Mi amo estaba de espaldas a mí. Se mantenía muy erguido, y visto desde atrás podría haber pasado por un hombre mucho más joven, pero esa noche se le reconocía por la fastuosidad de su atuendo: la capa blanca bordeada de plumas negras, que era el distintivo de su elevado cargo.

Delante del viejo Plumas Negras estaba el dios.

Tezcatlipoca vivía gran parte del año en un altar en el interior de la casa, muy cerca del fuego central, pero hoy lo habían sacado al exterior para que todos lo viéramos y le rindiéramos culto.

Llevaba generaciones en la familia de mi amo, y comenzaba a aparentar su edad, con la pintura desconchada y descolorida en algunos lugares y con grietas en la madera tallada. Sin embargo, no había perdido ni un ápice de su poder.

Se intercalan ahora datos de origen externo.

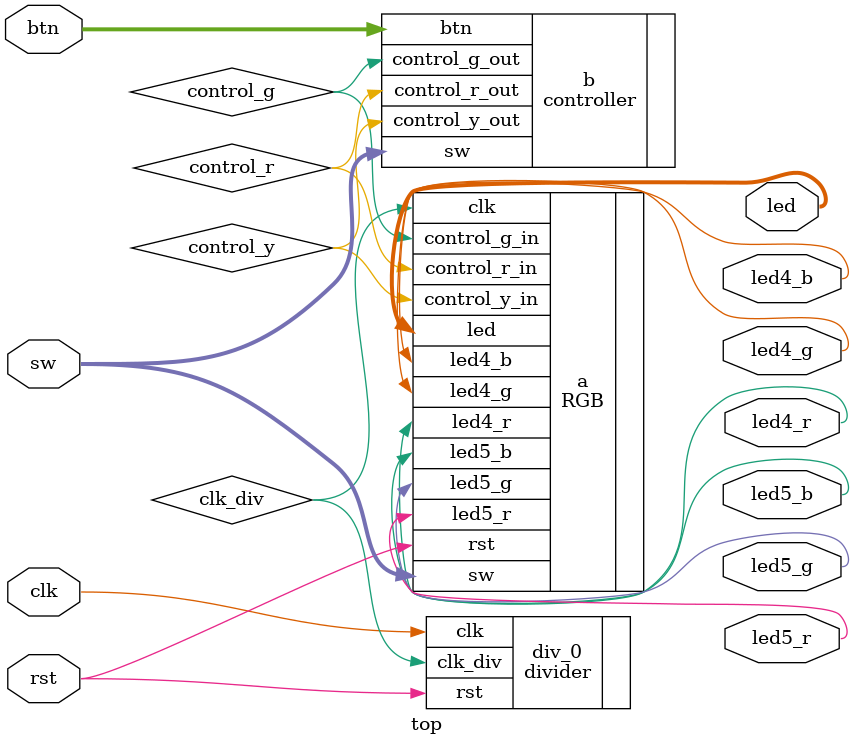
<source format=v>
module top(
    input   clk   ,
    input   rst   ,
    input   [3:0] btn,
    input   [1:0] sw  ,
    output  led4_b,led4_r,led4_g,led5_b,led5_r,led5_g,
    output  [3:0] led
    );
    
    wire    clk_div ;
    wire    control_r,control_g,control_y;
    
    controller b(
    .btn (btn),
    .sw (sw),
    .control_r_out (control_r) ,
    .control_y_out (control_y),
    .control_g_out (control_g)
    );
    
    RGB a(
    .clk    (clk_div),
    .rst    (rst),
    .sw (sw),
    .control_r_in (control_r),
    .control_y_in (control_y),
    .control_g_in (control_g),
    .led4_b (led4_b),
    .led4_r (led4_r),
    .led4_g (led4_g),
    .led5_b (led5_b),
    .led5_r (led5_r),
    .led5_g (led5_g),
    .led (led)
    );
    
   
    divider div_0(
    .clk    (clk),
    .rst    (rst),
    .clk_div    (clk_div)
    );
    
    
endmodule

</source>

Desde las largas plumas blancas que coronaban la cabeza hasta el disco negro del espejo mágico en la mano izquierda y la pezuña de venado, símbolo de su terrorífica rapidez, atada a su pie derecho, era una fiel representación del Señor del Aquí y Ahora. Cuando miré la ancha franja oscura que cruzaba su rostro como si frunciera el entrecejo, las flechas con puntas de obsidiana en la mano derecha y la sangre de verdad que embadurnaba la mitad de su cara, me resultó difícil no echarme a temblar. Los hombres habían tallado esta monstruosa imagen, pero su poder pertenecía al dios; los diminutos ojos que observaban a través de la nube de humo aromático y resinoso que velaba su rostro inmóvil tenían todo el poder de la ferocidad y maldad de Tezcatlipoca.

Mi amo se había tomado mucho trabajo para apaciguarlo en su día, en vista de las flores frescas amontonadas delante del ídolo y la gran cantidad de sangre fresca, cuyo hedor se imponía al perfume de las flores. Los cuerpos decapitados de las codornices sacrificadas yacían a su alrededor; su preciosa agua de la vida se derramaba en el suelo cubierto de tierra y formaba una espesa pasta oscura.

El viejo llegaba al final de un cántico. El viejo Plumas Negras era sacerdote además de cabeza de la casa, y las palabras que entonaba debían de serle tan conocidas que podría haberlas recitado en sueños. Sin embargo había algo en la manera en que las decía: un sincero fervor que no había oído en su voz desde hacía años. Supe que esa noche realmente necesitaba la ayuda de Tezcatlipoca.